(Data drawn from a collection)
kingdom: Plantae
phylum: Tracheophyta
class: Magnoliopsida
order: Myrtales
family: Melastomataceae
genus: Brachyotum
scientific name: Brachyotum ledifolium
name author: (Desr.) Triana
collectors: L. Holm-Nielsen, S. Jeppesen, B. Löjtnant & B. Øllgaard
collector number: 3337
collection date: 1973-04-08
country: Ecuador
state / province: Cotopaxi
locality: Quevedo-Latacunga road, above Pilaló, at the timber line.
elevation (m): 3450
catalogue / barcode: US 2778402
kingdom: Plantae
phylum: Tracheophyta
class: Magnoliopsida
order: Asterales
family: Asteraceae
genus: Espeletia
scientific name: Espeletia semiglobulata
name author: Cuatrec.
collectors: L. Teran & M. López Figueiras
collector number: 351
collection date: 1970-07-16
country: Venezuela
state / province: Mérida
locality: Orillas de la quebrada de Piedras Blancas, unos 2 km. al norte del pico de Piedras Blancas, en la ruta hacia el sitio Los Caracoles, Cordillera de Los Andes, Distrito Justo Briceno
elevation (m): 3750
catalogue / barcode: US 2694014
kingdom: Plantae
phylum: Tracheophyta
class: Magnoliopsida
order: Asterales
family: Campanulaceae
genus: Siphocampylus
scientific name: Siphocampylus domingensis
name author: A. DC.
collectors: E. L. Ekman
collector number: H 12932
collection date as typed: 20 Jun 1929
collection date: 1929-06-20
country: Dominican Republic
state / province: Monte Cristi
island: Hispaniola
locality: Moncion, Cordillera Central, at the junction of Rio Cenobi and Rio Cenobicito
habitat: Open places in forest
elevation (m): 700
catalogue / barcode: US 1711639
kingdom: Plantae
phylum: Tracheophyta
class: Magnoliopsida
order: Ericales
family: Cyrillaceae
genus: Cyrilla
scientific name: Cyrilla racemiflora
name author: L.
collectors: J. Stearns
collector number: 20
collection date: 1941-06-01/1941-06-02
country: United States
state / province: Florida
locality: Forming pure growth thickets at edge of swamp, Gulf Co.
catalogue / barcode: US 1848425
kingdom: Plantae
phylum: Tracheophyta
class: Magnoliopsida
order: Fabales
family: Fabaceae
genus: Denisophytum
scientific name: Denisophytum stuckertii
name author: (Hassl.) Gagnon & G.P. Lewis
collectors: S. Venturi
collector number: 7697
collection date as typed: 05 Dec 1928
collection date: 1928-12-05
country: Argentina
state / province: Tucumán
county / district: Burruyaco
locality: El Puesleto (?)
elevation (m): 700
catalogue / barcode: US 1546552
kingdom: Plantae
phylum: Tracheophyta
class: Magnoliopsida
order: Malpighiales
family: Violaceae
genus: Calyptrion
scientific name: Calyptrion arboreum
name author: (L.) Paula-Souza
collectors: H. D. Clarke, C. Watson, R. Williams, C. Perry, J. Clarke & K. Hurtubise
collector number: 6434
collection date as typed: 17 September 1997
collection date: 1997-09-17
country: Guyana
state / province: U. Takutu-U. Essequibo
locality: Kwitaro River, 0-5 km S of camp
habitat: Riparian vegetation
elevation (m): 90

WORK TO COMPLETE:
Could you copy every one of the rows above, word for word?

OUTPUT BELOW:
kingdom: Plantae
phylum: Tracheophyta
class: Magnoliopsida
order: Myrtales
family: Melastomataceae
genus: Brachyotum
scientific name: Brachyotum ledifolium
name author: (Desr.) Triana
collectors: L. Holm-Nielsen, S. Jeppesen, B. Löjtnant & B. Øllgaard
collector number: 3337
collection date: 1973-04-08
country: Ecuador
state / province: Cotopaxi
locality: Quevedo-Latacunga road, above Pilaló, at the timber line.
elevation (m): 3450
catalogue / barcode: US 2778402
kingdom: Plantae
phylum: Tracheophyta
class: Magnoliopsida
order: Asterales
family: Asteraceae
genus: Espeletia
scientific name: Espeletia semiglobulata
name author: Cuatrec.
collectors: L. Teran & M. López Figueiras
collector number: 351
collection date: 1970-07-16
country: Venezuela
state / province: Mérida
locality: Orillas de la quebrada de Piedras Blancas, unos 2 km. al norte del pico de Piedras Blancas, en la ruta hacia el sitio Los Caracoles, Cordillera de Los Andes, Distrito Justo Briceno
elevation (m): 3750
catalogue / barcode: US 2694014
kingdom: Plantae
phylum: Tracheophyta
class: Magnoliopsida
order: Asterales
family: Campanulaceae
genus: Siphocampylus
scientific name: Siphocampylus domingensis
name author: A. DC.
collectors: E. L. Ekman
collector number: H 12932
collection date as typed: 20 Jun 1929
collection date: 1929-06-20
country: Dominican Republic
state / province: Monte Cristi
island: Hispaniola
locality: Moncion, Cordillera Central, at the junction of Rio Cenobi and Rio Cenobicito
habitat: Open places in forest
elevation (m): 700
catalogue / barcode: US 1711639
kingdom: Plantae
phylum: Tracheophyta
class: Magnoliopsida
order: Ericales
family: Cyrillaceae
genus: Cyrilla
scientific name: Cyrilla racemiflora
name author: L.
collectors: J. Stearns
collector number: 20
collection date: 1941-06-01/1941-06-02
country: United States
state / province: Florida
locality: Forming pure growth thickets at edge of swamp, Gulf Co.
catalogue / barcode: US 1848425
kingdom: Plantae
phylum: Tracheophyta
class: Magnoliopsida
order: Fabales
family: Fabaceae
genus: Denisophytum
scientific name: Denisophytum stuckertii
name author: (Hassl.) Gagnon & G.P. Lewis
collectors: S. Venturi
collector number: 7697
collection date as typed: 05 Dec 1928
collection date: 1928-12-05
country: Argentina
state / province: Tucumán
county / district: Burruyaco
locality: El Puesleto (?)
elevation (m): 700
catalogue / barcode: US 1546552
kingdom: Plantae
phylum: Tracheophyta
class: Magnoliopsida
order: Malpighiales
family: Violaceae
genus: Calyptrion
scientific name: Calyptrion arboreum
name author: (L.) Paula-Souza
collectors: H. D. Clarke, C. Watson, R. Williams, C. Perry, J. Clarke & K. Hurtubise
collector number: 6434
collection date as typed: 17 September 1997
collection date: 1997-09-17
country: Guyana
state / province: U. Takutu-U. Essequibo
locality: Kwitaro River, 0-5 km S of camp
habitat: Riparian vegetation
elevation (m): 90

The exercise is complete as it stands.